The term “non-theist” already exists to denote individuals who merely lack belief in God.1 This is relevant for three reasons.
• First, re-defining atheism to refer to a “lack of belief” would make the term “non-theist” superfluous.
• Second, individuals wanting to efficiently communicate their position of disbelief in God have always been able to simply say “I'm an atheist” in the past, just as theists could always say “I'm a theist”. All who disbelieve in God and want to be open about their belief in discourse would now be required to say or write-out “positive atheism” and say “I'm a positive atheist”, which just seems awkward and unnecessarily burdensome given how frequently the term is used in some disciplines and conversations.2
• Third, it seems more appropriate to call babies, cats etc. “non-theists”, rather than “atheists”.3
In academic settings (peer review etc.), atheism is consistently understood as the belief that God does not exist.
After all, consider…
• The Cambridge Dictionary of Philosophy: “[Atheism] denotes a belief that there is no God; this use has become the standard one.” Notice how it specifically excludes the non-theist definition as being standard.

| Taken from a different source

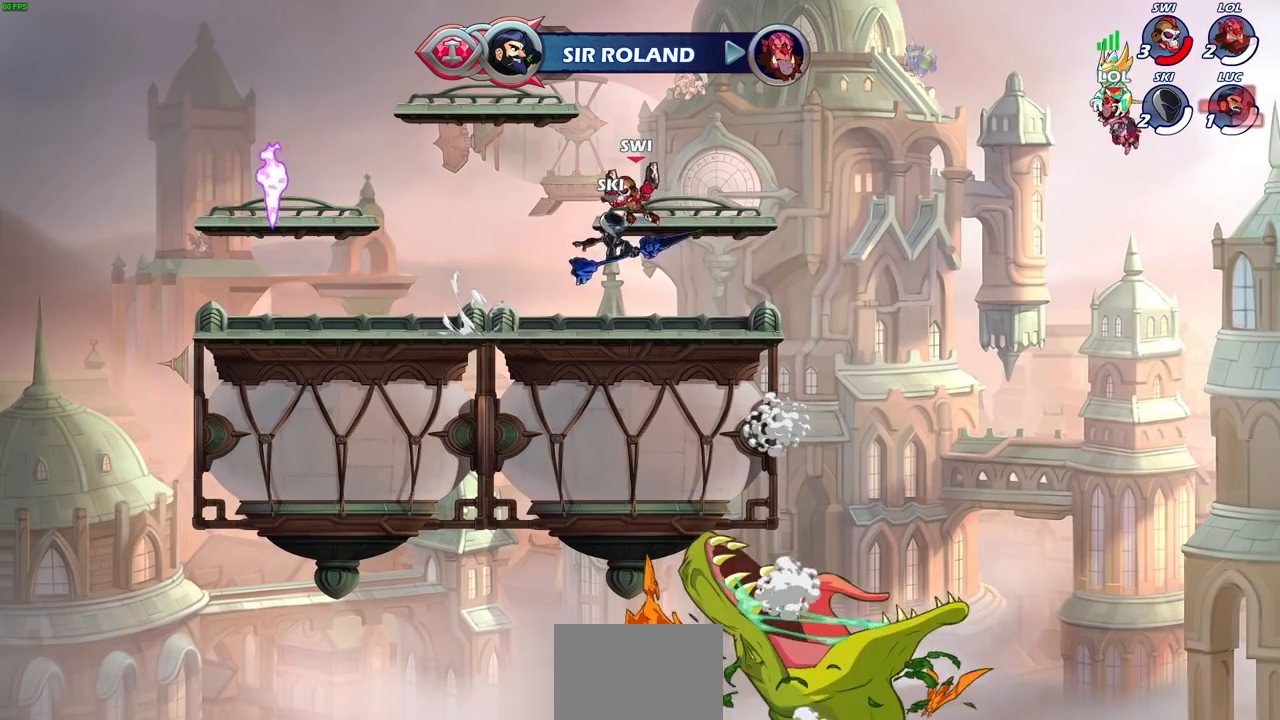
{"buttons": [], "left_stick": "center", "right_stick": "center", "events": []}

• However, few dictionaries of philosophy even mention the non-standard “lack of belief” use, despite wide-spread use by some communities on the internet and YouTube. (This is presumably for the same reason most biology dictionaries do not mention definitions of evolution which include the origin of the Universe or first life—despite widespread use of this definition by Young Earth creationists online.)
• A few academic atheists have suggested changing the standard definition to mean non-theist, but to no avail.1, 2 Today still, “The theist is commonly regarded as one who believes theism; the atheist believes atheism.”3
This is relevant both for lay conversations using the term and for academic venues.

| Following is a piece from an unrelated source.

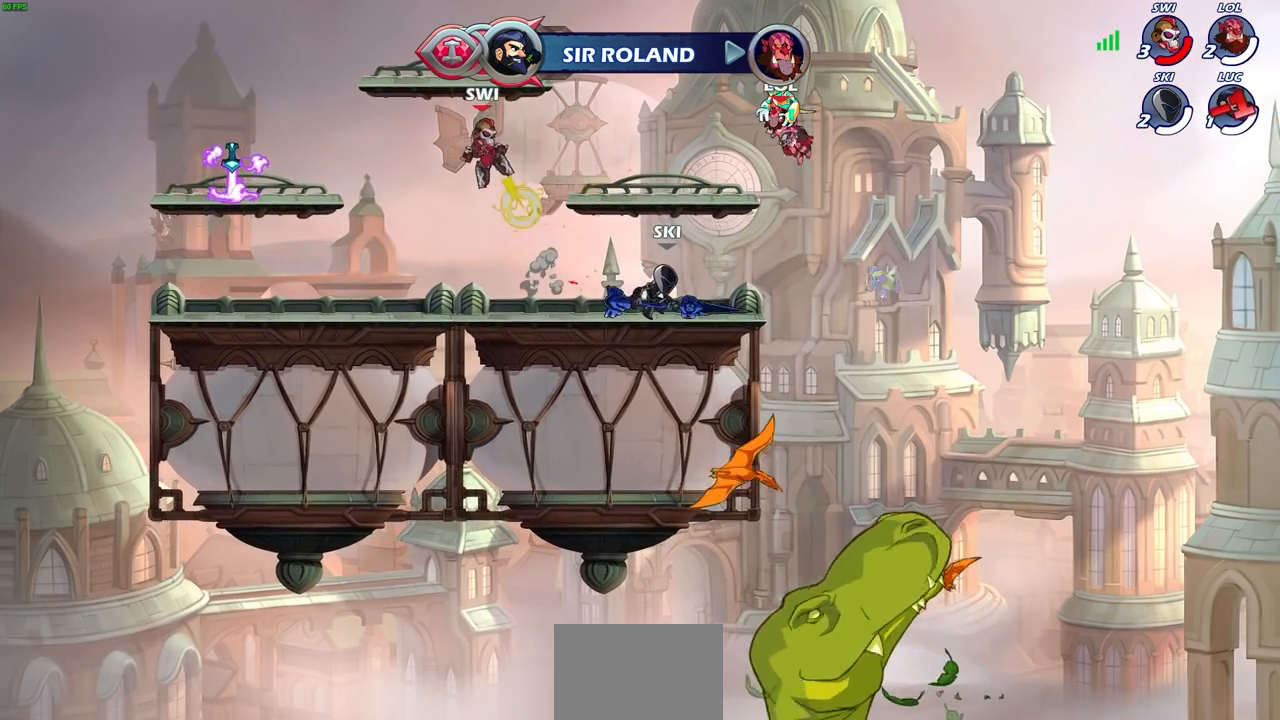
{"buttons": [], "left_stick": "center", "right_stick": "center", "events": []}
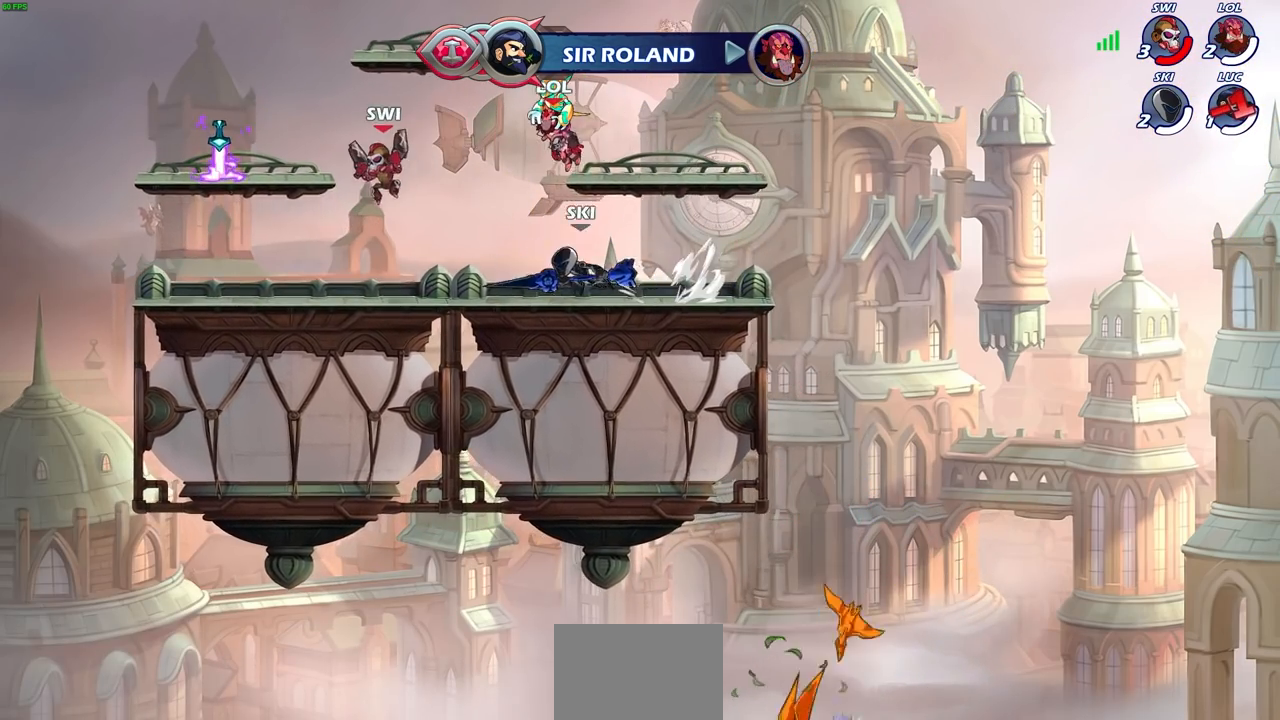
{"buttons": [], "left_stick": "center", "right_stick": "center", "events": []}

Relevant for lay discussion: In most conversations about God's existence, the level of precision would benefit from reflecting academic discourse because the terminology as established has been established this way for a reason. (See above.)
Relevant for academics: In academic conversations about God, shifting the meaning would introduce new frustrations and confusion for academics. Students and professionals who are reading and quoting peer-reviewed material would need to be very sensitive to the sudden grand shift in meaning, and therefore to the dating of the source they are quoting. (Is this usage instance pre-shift or post-shift?) Likely necessary would be swaths of footnotes to elucide for readers the meaning of atheism as used in this or that quote.
Theism (as classically defined) and atheism are contradictories, such that if theism is true, then atheism is false (and vice versa).
• …atheism is defined in terms of theism (as its opposing view).
• …these terms are best seen as being about God's existence and not about a person's psychological state.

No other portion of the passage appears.